* TRAVAIL À RÉALISER *
#1 Selon le texte sur l’incendie de Notre-Dame, quelle organisation protège la cathédrale au titre du Patrimoine mondial ?
#2 Reproduisez sans changement le passage du texte sur l’incendie de Notre-Dame, de « Paris, le 18 » à « de l’intelligence humaine. ».

* TEXTE DU DOCUMENT *
•••••

Paris, le 18 avril 2019
Après l’émoi et la stupeur qui ont saisi le monde lors du terrible incendie de Notre-Dame, l’heure est maintenant à la réflexion et à la compréhension.
La cathédrale de Paris est un chef d’œuvre, architectural, artistique et cultuel ; une œuvre humaine exceptionnelle, un joyau du patrimoine, inscrit dans l’ensemble du paysage urbain remarquable des berges de la Seine, protégé au titre du Patrimoine mondial par l’UNESCO.
L’émotion qui a suivi le drame du 15 avril en témoigne et démontre l’attachement des hommes à leur patrimoine,cet héritage de l’intelligence humaine.
Il est la mémoire de siècles de créativité, d’inventivité, de savoir-faire entretenus et transmis jusqu’à aujourd’hui. En tant qu’œuvre majeure de l’humanité, et plus que tout autre, cet édifce a été l’objet des plus grandes attentions. Pourtant, nous venons tristement d’en découvrir la fragilité.

•••••

* DONNÉES FOURNIES *

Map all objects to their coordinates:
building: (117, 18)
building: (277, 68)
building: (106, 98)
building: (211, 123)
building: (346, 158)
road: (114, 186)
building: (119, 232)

•••••

* RÉPONSES AUX EXERCICES *
#1 L’UNESCO.

#2
Paris, le 18 avril 2019
Après l’émoi et la stupeur qui ont saisi le monde lors du terrible incendie de Notre-Dame, l’heure est maintenant à la réflexion et à la compréhension.
La cathédrale de Paris est un chef d’œuvre, architectural, artistique et cultuel ; une œuvre humaine exceptionnelle, un joyau du patrimoine, inscrit dans l’ensemble du paysage urbain remarquable des berges de la Seine, protégé au titre du Patrimoine mondial par l’UNESCO.
L’émotion qui a suivi le drame du 15 avril en témoigne et démontre l’attachement des hommes à leur patrimoine,cet héritage de l’intelligence humaine.